Scaleway's lower offerings are not virtual machines. They are small dedicated arm boxes.


That's only one of their offerings. Sure, it's the most famous one, but they've seriously expanded into the amd64 VM market.


This is a great box, I use one myself but people need to know that SSD is network attached which comes with its own slowness. It's OK it's just something you need to be aware of.


So when you try out one of these hosts do you worry about bandwidth overages? Or are the options to manage or cut off the instance if it goes over.

I guess I'm interested in what other costs beyond the monthly keep-it-alive fee can come up with this tier of hosting


DigitalOcean's payment model is great for this. What you see is what you get without small charges or other fees. I vaguely remember Lightsail's release being met with poor feedback on HN because they really missed part of what makes DO by complicating the payment model.

Currently DO does not charge for network overages. I guess they would suspend your node for going way over the prescribed limits.

I'm not affiliated with DO, but I just really like the service.

https://www.digitalocean.com/community/questions/extra-bandw...


I've got a few things running on $3/mo Scaleway boxes. Bandwidth is unmetered and 200Mbit/sec. The only extra cost I pay for is additional storage volumes (50gb included, additional 1 euro per 50 GB/month) - other than that, dead reliable and all inclusive.
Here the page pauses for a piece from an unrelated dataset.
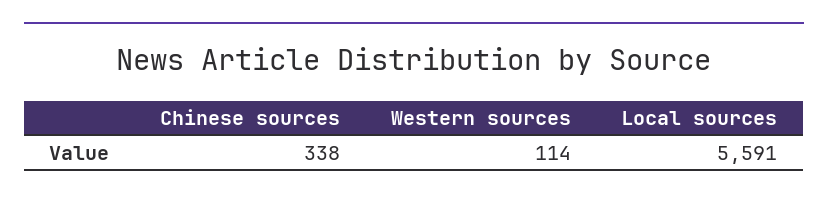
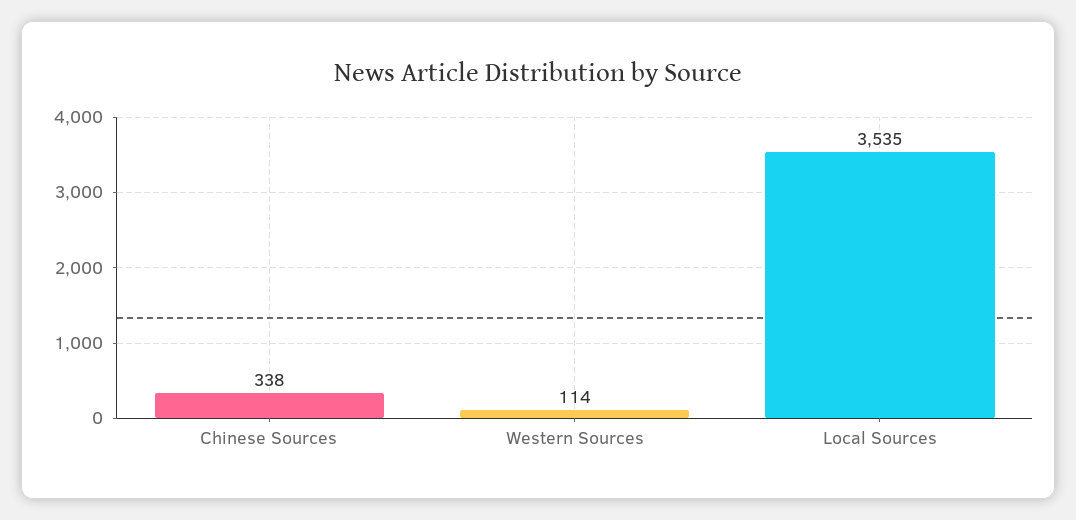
Local sources: 5591 -> 3535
I am unfortunately stuck with companies that accept PayPal. Scaleway was one that I checked out first, but no PayPal support.


I am curious, under what circumstances would cause you to be stuck with companies that accept paypal?


People whose credit cards do not allow international transactions. The first time I used paypal, it was precisely for this reason.


Interesting. I hadn't realised this was a problem.


Little bit late, but I use Paypal mostly because I have funds in Euros in Paypal, and using my countries currency would be too expensive.


DigitalOcean accepts PayPal.

Does anybody else?


RamNode does too.


OVH does.


vultr takes paypal - it's the only way I've ever paid them.